Nelson Mandela was also awarded an honorary Ibrahim Prize in 2007 and Desmond Tutu was awarded a Special Prize for speaking truth to power in 2012.

== The Ibrahim Index of African Governance ==

Launched in 2007, the Ibrahim Index of African Governance (IIAG) assesses governance performance in all 54 African countries over the latest available 10-year period.
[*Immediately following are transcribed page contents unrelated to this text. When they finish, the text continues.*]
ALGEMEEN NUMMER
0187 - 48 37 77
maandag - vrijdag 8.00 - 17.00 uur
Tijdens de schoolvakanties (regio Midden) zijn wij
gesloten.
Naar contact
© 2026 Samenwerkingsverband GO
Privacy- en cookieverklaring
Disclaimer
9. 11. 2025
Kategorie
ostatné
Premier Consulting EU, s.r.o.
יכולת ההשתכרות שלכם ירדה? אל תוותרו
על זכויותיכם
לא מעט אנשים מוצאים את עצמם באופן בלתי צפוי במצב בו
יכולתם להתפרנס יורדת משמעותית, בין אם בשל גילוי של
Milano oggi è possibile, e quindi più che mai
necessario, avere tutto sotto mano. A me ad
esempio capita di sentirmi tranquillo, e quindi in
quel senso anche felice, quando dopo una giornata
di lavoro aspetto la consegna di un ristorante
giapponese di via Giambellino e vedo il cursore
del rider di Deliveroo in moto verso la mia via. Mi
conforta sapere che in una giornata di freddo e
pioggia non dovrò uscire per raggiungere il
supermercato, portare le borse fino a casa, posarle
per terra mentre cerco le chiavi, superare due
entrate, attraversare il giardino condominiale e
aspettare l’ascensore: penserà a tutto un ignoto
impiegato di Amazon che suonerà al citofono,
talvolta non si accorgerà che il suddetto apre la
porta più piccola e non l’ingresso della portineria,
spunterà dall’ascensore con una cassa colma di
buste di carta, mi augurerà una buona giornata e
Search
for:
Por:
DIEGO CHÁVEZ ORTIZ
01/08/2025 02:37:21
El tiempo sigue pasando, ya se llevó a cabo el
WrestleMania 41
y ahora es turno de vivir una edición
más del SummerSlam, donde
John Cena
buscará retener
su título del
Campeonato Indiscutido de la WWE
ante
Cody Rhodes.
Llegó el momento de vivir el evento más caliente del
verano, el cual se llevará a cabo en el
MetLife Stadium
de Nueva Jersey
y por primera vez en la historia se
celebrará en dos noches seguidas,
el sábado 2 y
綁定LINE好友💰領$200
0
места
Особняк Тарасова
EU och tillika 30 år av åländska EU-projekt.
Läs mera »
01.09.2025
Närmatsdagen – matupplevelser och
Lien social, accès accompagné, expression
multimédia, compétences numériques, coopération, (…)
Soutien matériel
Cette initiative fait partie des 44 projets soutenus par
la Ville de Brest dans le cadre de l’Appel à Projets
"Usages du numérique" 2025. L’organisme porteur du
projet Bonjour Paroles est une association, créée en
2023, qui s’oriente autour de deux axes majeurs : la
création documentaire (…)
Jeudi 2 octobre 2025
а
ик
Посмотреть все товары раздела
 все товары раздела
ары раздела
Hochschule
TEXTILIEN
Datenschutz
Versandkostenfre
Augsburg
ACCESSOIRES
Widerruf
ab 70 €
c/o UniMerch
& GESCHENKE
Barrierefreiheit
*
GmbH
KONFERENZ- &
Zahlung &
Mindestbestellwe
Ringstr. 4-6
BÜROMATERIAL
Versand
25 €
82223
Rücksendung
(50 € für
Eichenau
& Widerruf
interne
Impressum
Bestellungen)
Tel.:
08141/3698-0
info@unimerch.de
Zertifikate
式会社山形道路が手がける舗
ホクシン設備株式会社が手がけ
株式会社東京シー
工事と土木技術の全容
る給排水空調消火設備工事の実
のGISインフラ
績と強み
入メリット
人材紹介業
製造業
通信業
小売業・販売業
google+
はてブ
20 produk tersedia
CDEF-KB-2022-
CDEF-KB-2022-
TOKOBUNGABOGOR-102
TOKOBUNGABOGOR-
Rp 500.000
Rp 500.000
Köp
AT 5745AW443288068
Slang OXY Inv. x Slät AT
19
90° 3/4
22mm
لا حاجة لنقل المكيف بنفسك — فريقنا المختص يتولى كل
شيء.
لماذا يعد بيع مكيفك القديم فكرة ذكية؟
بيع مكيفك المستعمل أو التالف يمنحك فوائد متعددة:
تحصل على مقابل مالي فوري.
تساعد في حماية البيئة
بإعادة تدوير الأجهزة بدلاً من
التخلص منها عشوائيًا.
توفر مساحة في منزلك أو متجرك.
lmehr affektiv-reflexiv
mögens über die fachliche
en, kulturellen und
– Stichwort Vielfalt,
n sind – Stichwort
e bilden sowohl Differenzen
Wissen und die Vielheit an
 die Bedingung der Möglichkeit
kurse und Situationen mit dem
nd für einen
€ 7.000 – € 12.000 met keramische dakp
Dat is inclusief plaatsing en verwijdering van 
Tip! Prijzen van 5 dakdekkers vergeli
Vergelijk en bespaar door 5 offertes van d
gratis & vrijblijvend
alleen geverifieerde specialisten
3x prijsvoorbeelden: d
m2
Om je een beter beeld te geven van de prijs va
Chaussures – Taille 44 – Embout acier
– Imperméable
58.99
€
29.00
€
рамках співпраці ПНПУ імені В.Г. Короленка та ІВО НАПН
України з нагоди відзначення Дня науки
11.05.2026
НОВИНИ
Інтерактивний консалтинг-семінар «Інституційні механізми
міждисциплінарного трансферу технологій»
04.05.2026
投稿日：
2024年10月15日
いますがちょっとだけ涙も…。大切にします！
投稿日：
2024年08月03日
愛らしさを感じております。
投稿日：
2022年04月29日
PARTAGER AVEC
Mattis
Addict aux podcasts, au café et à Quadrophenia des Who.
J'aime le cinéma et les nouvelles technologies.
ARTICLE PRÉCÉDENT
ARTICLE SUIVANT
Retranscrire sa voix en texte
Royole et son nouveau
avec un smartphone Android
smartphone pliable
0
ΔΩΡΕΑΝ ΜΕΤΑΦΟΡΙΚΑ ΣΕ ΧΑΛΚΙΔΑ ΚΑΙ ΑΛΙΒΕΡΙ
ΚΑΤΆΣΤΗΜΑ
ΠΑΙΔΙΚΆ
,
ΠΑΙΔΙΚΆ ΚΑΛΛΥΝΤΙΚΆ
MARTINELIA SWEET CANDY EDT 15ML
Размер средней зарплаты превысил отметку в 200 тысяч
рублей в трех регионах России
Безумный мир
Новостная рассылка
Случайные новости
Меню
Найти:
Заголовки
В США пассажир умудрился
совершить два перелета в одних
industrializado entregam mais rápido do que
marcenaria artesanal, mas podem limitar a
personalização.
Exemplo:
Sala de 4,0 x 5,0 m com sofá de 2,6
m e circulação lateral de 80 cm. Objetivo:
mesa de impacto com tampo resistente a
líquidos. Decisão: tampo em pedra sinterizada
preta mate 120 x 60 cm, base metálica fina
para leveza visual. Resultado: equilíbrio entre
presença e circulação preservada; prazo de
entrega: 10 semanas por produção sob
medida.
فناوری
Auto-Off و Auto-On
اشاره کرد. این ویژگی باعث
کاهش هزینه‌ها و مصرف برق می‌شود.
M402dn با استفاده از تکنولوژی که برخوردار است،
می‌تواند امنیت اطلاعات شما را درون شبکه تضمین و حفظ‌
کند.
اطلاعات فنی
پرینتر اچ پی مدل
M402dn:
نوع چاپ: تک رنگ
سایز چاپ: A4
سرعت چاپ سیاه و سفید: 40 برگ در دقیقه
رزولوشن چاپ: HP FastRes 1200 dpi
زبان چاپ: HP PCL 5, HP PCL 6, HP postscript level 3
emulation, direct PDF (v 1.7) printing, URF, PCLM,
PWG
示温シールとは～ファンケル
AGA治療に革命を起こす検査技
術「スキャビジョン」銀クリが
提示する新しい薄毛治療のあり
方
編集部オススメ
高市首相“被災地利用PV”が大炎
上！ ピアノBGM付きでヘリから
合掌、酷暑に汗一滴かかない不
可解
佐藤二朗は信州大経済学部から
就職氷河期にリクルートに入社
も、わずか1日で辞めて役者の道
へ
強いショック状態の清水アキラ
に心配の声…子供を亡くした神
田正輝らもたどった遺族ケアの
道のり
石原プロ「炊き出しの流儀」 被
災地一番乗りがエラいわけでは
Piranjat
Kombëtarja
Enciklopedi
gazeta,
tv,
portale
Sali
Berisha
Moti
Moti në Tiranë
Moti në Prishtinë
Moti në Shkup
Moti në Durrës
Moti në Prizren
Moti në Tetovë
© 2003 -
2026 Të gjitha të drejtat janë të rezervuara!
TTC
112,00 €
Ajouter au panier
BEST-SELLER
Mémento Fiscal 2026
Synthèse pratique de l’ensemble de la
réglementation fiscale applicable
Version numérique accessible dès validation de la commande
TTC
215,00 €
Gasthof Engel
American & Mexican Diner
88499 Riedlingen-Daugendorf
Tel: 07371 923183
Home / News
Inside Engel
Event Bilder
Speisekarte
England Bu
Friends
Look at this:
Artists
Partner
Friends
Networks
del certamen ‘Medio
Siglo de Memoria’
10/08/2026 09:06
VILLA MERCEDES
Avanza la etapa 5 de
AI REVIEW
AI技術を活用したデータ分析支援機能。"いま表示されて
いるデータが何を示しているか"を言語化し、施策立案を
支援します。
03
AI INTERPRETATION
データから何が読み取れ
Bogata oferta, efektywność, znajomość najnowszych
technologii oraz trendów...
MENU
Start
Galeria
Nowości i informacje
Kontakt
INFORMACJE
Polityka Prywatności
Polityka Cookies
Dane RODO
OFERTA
It provides a dashboard to assess the delivery of public goods and services and public policy outcomes in African countries.

The IIAG provides scores and trends at the continental, regional, and national levels, for different governance dimensions including security, justice, rights, economic opportunity and health. It aims to provide biennial data from multiple independent African and global institutions to assess the quality of governance in African countries.

== Ibrahim Governance Weekend ==
The Foundation hosts the Ibrahim Governance Weekend (IGW), a biennial three-day event that convenes African political and business leaders, representatives from civil society, multilateral and regional institutions, and some of Africa's international partners to debate challenges Africa face, such as climate change, migration, and urbanisation. Within this event, there is the Ibrahim Forum, a discussion forum that focuses on a specific issue of importance to Africa.

The event also includes the Now Generation Forum, where the Foundation convenes emerging African leaders and young professionals, to gather perspectives from the continent’s youth to be discussed across the weekend. The key ideas and takeaways from this event are shared at the Ibrahim Forum by representatives from the group, and some of these are included in an Ibrahim Forum Report published by the Foundation.

The event is held in a different African city each year, with previous IGW’s having taken place in Alexandria, Dar es Salaam, Port Louis, Tunis, Dakar, Addis Ababa, Accra, Marrakech, Kigali, Nairobi and Abidjan. In 2020 and 2021, due to COVID-19, the IGW was virtual.

== The Ibrahim Leadership Fellowships and Scholarships ==

The Ibrahim Leadership Fellowships were established in 2011 to identify and mentor the future generation of African leaders over a 12-month period. Each year three fellows have an opportunity to work in the executive offices of the African Development Bank (Abidjan), United Nations Economic Commission for Africa (Addis Ababa) or the International Trade Committee (Geneva), with a stipend of US$100,000. Over this period, Fellows contribute to research and policy and are mentored by heads of the Foundation.

The Ibrahim Scholarships were established in 2007, to support and develop the talent of young Africans in selected disciplines. The Ibrahim Scholarships support aspiring African leaders different academic institutions, including the London Business School, SOAS University of London, the University of Birmingham and Chatham House. All those who graduate from a Fellowship or Scholarship programme are automatically enrolled in the Foundation's Now Generation Network, a network of young and mid-career Africans, with members from all 54 African countries.

== The Now Generation Network ==
The Now Generation Network (NGN) currently consists of the Ibrahim alumni of Fellows and scholars and the participants of the annual Now Generation Forum (NGF). It is a pan-African network, comprising members from all African countries and from various sectors and disciplines.

The NGN includes different initiatives, including an In conversation with… series, which consists of an hour long ‘intergenerational dialogue’ between the Foundation’s leadership, partners of the Foundation, and a selection of NGN members.

In 2020, the Foundation also produced the first NGN survey, titled COVID-19 in Africa: what does it mean for young people? The report analyses youth perspectives on the challenges Africa faces as a direct result of COVID-19.